Nine workers at Katahdin Paper Co. LLC’s plant in Millinocket were laid off last week. Mill managers expect that as many as 208 will be laid off when the process culminates.
The layoffs are occurring gradually as workers prepare the Millinocket plant for an indefinite shutdown as part of the company’s plans to convert it from burning oil to burning biomass. The mill might reopen in 2009 if biomass negotiations are fruitful.
Mill management and unions will finish retraining, mill cleanup and bumping – a union practice that allows workers with seniority to keep jobs ahead of less-senior workers – over the next several weeks. The unions and management are due to meet Wednesday to discuss the impact of the layoffs.
The retraining is part of management restructuring until the new boiler is operational, Saucier said.

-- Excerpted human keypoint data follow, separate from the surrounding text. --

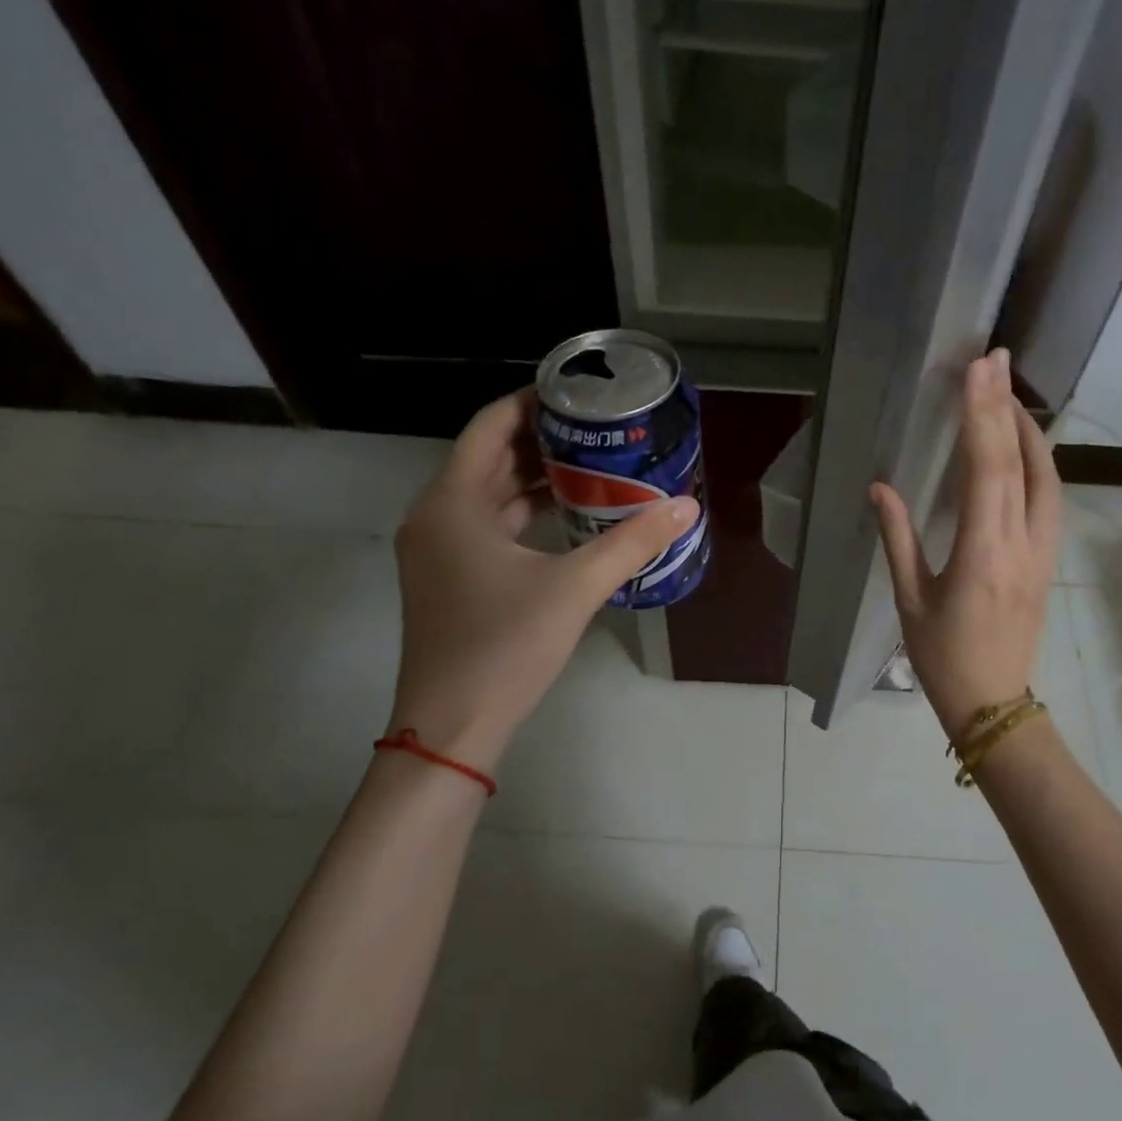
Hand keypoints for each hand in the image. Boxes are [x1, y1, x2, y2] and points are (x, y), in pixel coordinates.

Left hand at [386, 389, 698, 773]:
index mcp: (452, 503)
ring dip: (534, 477)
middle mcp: (436, 516)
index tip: (578, 393)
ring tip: (592, 464)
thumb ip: (631, 543)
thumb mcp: (575, 588)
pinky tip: (567, 516)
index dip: (531, 402)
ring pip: (488, 494)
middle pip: (489, 457)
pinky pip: (487, 525)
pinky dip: (524, 512)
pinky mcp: (448, 578)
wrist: (452, 727)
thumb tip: (685, 507)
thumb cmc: (505, 646)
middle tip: (597, 428)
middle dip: (541, 439)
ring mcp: (437, 550)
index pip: (490, 426)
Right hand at [870, 350, 1061, 736]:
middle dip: (1007, 406)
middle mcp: (1022, 545)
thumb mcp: (911, 600)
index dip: (982, 417)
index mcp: (983, 555)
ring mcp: (1043, 553)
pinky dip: (1038, 462)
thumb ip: (898, 538)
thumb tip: (880, 487)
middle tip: (995, 360)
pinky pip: (1049, 499)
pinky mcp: (1048, 560)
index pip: (987, 471)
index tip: (977, 372)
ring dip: (1028, 431)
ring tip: (1007, 395)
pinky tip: (1023, 448)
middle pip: (1021, 463)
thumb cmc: (942, 657)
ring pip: (1046, 478)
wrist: (994, 703)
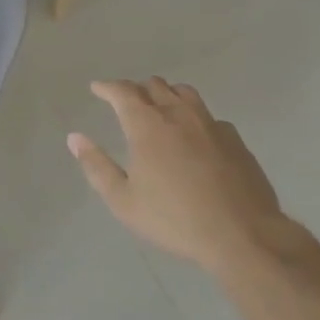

The Maine Department of Labor has a worker posted at the Katahdin Region Higher Education Center off Route 157 in East Millinocket who can meet with laid-off workers at any time.
Mill parent company Brookfield Asset Management of Toronto announced May 29 that the Millinocket mill’s prodigious oil use would force an indefinite shutdown and layoff of 208 workers if an alternative energy source were not found in 60 days.
Gov. John Baldacci intervened, the mill found energy savings and supportive customers, and the deadline was extended repeatedly. Brookfield was in talks with alternative energy providers on Aug. 26 when its officials ordered the Sept. 2 shutdown in a manner that Baldacci and the unions said was abrupt.